──────── ТЕКСТ ДЛЯ АНАЛИЗА

Театр уже значительно реже воспринимается как «музей». Пожалуй, только если теми, пишет Вилисов, для кого театр существует как такой «сталинский колхоз, заряженный на вечное стабильное существование». Как сакральное место, которое может существовать только в рамках своего культурного кода. Однако, кажется, всё это звучит как реалии российского театра, и спектаклей на железнодорожных вокзалах многие не видели никогда.
Возможно потому, что в целом обывателям сложно «уживаться» с современным искусством: его ценности и идеи никак не транслируются обществу, в отличие от европейских государств, например, Германии, Бельгии и Польши. Объяснить это можно, как пишет театровед Видмантас Силюнас, скоростью культурного развития. В отношении театра европейские страны также обогнали Россию. В XV-XVI веках «пока в Англии жил и работал Шекспир, в итальянском театре зрителей пугали потоками воды, а в испанском — изображали поцелуи и кидались апельсинами», в России ещё пели народные песни, смотрели на Скоморохов и Петрушку, воспринимали театр только лишь как развлечение. Поэтому, конечно, европейский театр стремительно обогнал отечественный, позволил называться новейшим, стал показывать то, что пока не понимают и не принимают российские обыватели. На самом деле, так театр существует не только в России. В США его практически нет, ведь это страна мюзиклов; британский театр всё ещё способен показывать лишь психологию, переживания и очевидный нарратив; а вся Канада держится на Робер Лепаже.

────────────────
──────── ДАННЫЕ

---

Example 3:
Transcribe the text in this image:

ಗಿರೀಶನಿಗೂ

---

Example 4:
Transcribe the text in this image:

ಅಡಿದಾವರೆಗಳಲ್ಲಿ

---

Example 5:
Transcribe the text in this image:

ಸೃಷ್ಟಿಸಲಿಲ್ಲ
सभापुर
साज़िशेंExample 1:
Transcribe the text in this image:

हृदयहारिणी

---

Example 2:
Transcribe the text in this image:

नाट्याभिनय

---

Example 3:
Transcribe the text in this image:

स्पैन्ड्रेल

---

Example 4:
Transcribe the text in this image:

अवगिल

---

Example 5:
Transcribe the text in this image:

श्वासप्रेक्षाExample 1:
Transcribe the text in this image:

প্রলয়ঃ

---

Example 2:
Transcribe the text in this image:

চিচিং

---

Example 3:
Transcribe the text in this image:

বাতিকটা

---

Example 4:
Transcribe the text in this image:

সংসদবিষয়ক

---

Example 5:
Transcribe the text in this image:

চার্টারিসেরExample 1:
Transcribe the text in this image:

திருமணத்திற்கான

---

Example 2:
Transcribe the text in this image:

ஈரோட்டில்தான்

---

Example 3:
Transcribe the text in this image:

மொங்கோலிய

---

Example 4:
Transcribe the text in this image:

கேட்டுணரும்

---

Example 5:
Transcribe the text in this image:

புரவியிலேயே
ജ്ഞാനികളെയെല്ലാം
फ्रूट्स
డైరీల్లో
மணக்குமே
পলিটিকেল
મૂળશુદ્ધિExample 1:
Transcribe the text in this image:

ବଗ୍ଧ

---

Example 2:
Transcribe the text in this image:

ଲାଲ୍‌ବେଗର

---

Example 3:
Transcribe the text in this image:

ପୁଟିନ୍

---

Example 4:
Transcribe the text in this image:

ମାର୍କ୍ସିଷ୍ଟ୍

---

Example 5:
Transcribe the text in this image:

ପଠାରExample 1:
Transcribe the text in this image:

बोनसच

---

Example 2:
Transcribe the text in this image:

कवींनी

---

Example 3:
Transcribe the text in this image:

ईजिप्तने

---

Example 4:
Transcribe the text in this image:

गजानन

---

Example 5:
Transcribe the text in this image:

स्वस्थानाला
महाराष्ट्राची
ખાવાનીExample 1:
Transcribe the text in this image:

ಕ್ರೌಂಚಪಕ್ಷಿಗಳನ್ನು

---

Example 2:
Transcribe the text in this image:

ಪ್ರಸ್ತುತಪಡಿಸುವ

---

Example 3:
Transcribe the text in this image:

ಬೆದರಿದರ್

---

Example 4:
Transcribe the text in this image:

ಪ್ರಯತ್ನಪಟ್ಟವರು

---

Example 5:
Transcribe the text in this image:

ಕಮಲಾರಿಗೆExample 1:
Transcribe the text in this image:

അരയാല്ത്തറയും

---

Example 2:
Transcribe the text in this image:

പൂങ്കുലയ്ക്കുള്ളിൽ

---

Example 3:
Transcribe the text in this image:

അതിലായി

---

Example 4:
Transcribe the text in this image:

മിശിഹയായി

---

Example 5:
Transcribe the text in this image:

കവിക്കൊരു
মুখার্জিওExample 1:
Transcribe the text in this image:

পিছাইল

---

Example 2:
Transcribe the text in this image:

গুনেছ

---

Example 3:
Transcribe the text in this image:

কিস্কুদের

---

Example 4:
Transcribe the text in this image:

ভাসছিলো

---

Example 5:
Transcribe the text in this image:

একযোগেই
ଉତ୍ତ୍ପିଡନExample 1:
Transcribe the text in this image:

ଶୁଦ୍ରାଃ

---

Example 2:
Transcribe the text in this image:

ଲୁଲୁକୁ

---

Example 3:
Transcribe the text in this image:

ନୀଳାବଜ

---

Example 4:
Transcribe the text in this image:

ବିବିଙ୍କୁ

────────────────

▶ [О ЗАДАНИИ]:
Пожалуйста, перечислите европейские государства, которые текст о театре приводит в пример как страны, где ценности и идеи современного искусства транслируются обществу. Строки взяты из другого источника.

▶ [РЕЗУЛЬТАТ]:
Германия, Бельгия, Польша.